— EXERCISE DIRECTIONS —
Search the data below for the string "Galave" and copy all lines where it shows up.

— INFORMATION PROVIDED —
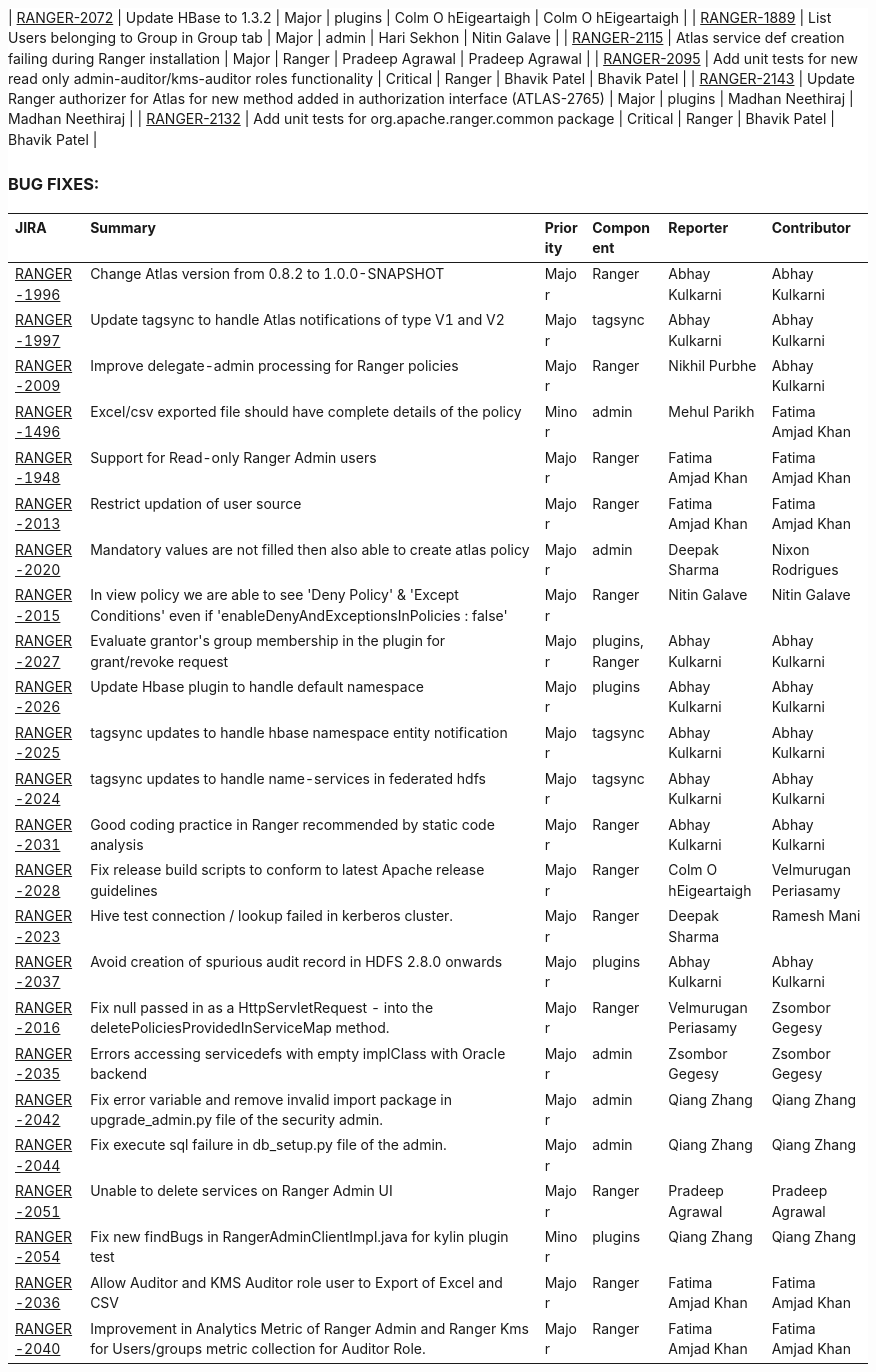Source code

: | [RANGER-2072](https://issues.apache.org/jira/browse/RANGER-2072) | Update HBase to 1.3.2 |  Major | plugins | Colm O hEigeartaigh | Colm O hEigeartaigh |
| [RANGER-1889](https://issues.apache.org/jira/browse/RANGER-1889) | List Users belonging to Group in Group tab |  Major | admin | Hari Sekhon | Nitin Galave |
| [RANGER-2115](https://issues.apache.org/jira/browse/RANGER-2115) | Atlas service def creation failing during Ranger installation |  Major | Ranger | Pradeep Agrawal | Pradeep Agrawal |
| [RANGER-2095](https://issues.apache.org/jira/browse/RANGER-2095) | Add unit tests for new read only admin-auditor/kms-auditor roles functionality |  Critical | Ranger | Bhavik Patel | Bhavik Patel |
| [RANGER-2143](https://issues.apache.org/jira/browse/RANGER-2143) | Update Ranger authorizer for Atlas for new method added in authorization interface (ATLAS-2765) |  Major | plugins | Madhan Neethiraj | Madhan Neethiraj |
| [RANGER-2132](https://issues.apache.org/jira/browse/RANGER-2132) | Add unit tests for org.apache.ranger.common package |  Critical | Ranger | Bhavik Patel | Bhavik Patel |


### BUG FIXES:

| JIRA | Summary | Priority | Component | Reporter | Contributor |
|:---- |:---- | :--- |:---- |:---- |:---- |
| [RANGER-1996](https://issues.apache.org/jira/browse/RANGER-1996) | Change Atlas version from 0.8.2 to 1.0.0-SNAPSHOT |  Major | Ranger | Abhay Kulkarni | Abhay Kulkarni |
| [RANGER-1997](https://issues.apache.org/jira/browse/RANGER-1997) | Update tagsync to handle Atlas notifications of type V1 and V2 |  Major | tagsync | Abhay Kulkarni | Abhay Kulkarni |
| [RANGER-2009](https://issues.apache.org/jira/browse/RANGER-2009) | Improve delegate-admin processing for Ranger policies |  Major | Ranger | Nikhil Purbhe | Abhay Kulkarni |
| [RANGER-1496](https://issues.apache.org/jira/browse/RANGER-1496) | Excel/csv exported file should have complete details of the policy |  Minor | admin | Mehul Parikh | Fatima Amjad Khan |
| [RANGER-1948](https://issues.apache.org/jira/browse/RANGER-1948) | Support for Read-only Ranger Admin users |  Major | Ranger | Fatima Amjad Khan | Fatima Amjad Khan |
| [RANGER-2013](https://issues.apache.org/jira/browse/RANGER-2013) | Restrict updation of user source |  Major | Ranger | Fatima Amjad Khan | Fatima Amjad Khan |
| [RANGER-2020](https://issues.apache.org/jira/browse/RANGER-2020) | Mandatory values are not filled then also able to create atlas policy |  Major | admin | Deepak Sharma | Nixon Rodrigues |
| [RANGER-2015](https://issues.apache.org/jira/browse/RANGER-2015) | In view policy we are able to see 'Deny Policy' & 'Except Conditions' even if 'enableDenyAndExceptionsInPolicies : false' |  Major | Ranger | Nitin Galave | Nitin Galave |
| [RANGER-2027](https://issues.apache.org/jira/browse/RANGER-2027) | Evaluate grantor's group membership in the plugin for grant/revoke request |  Major | plugins, Ranger | Abhay Kulkarni | Abhay Kulkarni |
| [RANGER-2026](https://issues.apache.org/jira/browse/RANGER-2026) | Update Hbase plugin to handle default namespace |  Major | plugins | Abhay Kulkarni | Abhay Kulkarni |
| [RANGER-2025](https://issues.apache.org/jira/browse/RANGER-2025) | tagsync updates to handle hbase namespace entity notification |  Major | tagsync | Abhay Kulkarni | Abhay Kulkarni |
| [RANGER-2024](https://issues.apache.org/jira/browse/RANGER-2024) | tagsync updates to handle name-services in federated hdfs |  Major | tagsync | Abhay Kulkarni | Abhay Kulkarni |
| [RANGER-2031](https://issues.apache.org/jira/browse/RANGER-2031) | Good coding practice in Ranger recommended by static code analysis |  Major | Ranger | Abhay Kulkarni | Abhay Kulkarni |
| [RANGER-2028](https://issues.apache.org/jira/browse/RANGER-2028) | Fix release build scripts to conform to latest Apache release guidelines |  Major | Ranger | Colm O hEigeartaigh | Velmurugan Periasamy |
| [RANGER-2023](https://issues.apache.org/jira/browse/RANGER-2023) | Hive test connection / lookup failed in kerberos cluster. |  Major | Ranger | Deepak Sharma | Ramesh Mani |
| [RANGER-2037](https://issues.apache.org/jira/browse/RANGER-2037) | Avoid creation of spurious audit record in HDFS 2.8.0 onwards |  Major | plugins | Abhay Kulkarni | Abhay Kulkarni |
| [RANGER-2016](https://issues.apache.org/jira/browse/RANGER-2016) | Fix null passed in as a HttpServletRequest - into the deletePoliciesProvidedInServiceMap method. |  Major | Ranger | Velmurugan Periasamy | Zsombor Gegesy |
| [RANGER-2035](https://issues.apache.org/jira/browse/RANGER-2035) | Errors accessing servicedefs with empty implClass with Oracle backend |  Major | admin | Zsombor Gegesy | Zsombor Gegesy |
| [RANGER-2042](https://issues.apache.org/jira/browse/RANGER-2042) | Fix error variable and remove invalid import package in upgrade\_admin.py file of the security admin. |  Major | admin | Qiang Zhang | Qiang Zhang |
| [RANGER-2044](https://issues.apache.org/jira/browse/RANGER-2044) | Fix execute sql failure in db\_setup.py file of the admin. |  Major | admin | Qiang Zhang | Qiang Zhang |
| [RANGER-2051](https://issues.apache.org/jira/browse/RANGER-2051) | Unable to delete services on Ranger Admin UI |  Major | Ranger | Pradeep Agrawal | Pradeep Agrawal |
| [RANGER-2054](https://issues.apache.org/jira/browse/RANGER-2054) | Fix new findBugs in RangerAdminClientImpl.java for kylin plugin test |  Minor | plugins | Qiang Zhang | Qiang Zhang |
| [RANGER-2036](https://issues.apache.org/jira/browse/RANGER-2036) | Allow Auditor and KMS Auditor role user to Export of Excel and CSV |  Major | Ranger | Fatima Amjad Khan | Fatima Amjad Khan |
| [RANGER-2040](https://issues.apache.org/jira/browse/RANGER-2040) | Improvement in Analytics Metric of Ranger Admin and Ranger Kms for Users/groups metric collection for Auditor Role. |  Major | Ranger | Fatima Amjad Khan | Fatima Amjad Khan |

— RESPONSE —
| [RANGER-1889](https://issues.apache.org/jira/browse/RANGER-1889) | List Users belonging to Group in Group tab |  Major | admin | Hari Sekhon | Nitin Galave |
| [RANGER-2015](https://issues.apache.org/jira/browse/RANGER-2015) | In view policy we are able to see 'Deny Policy' & 'Except Conditions' even if 'enableDenyAndExceptionsInPolicies : false' |  Major | Ranger | Nitin Galave | Nitin Galave |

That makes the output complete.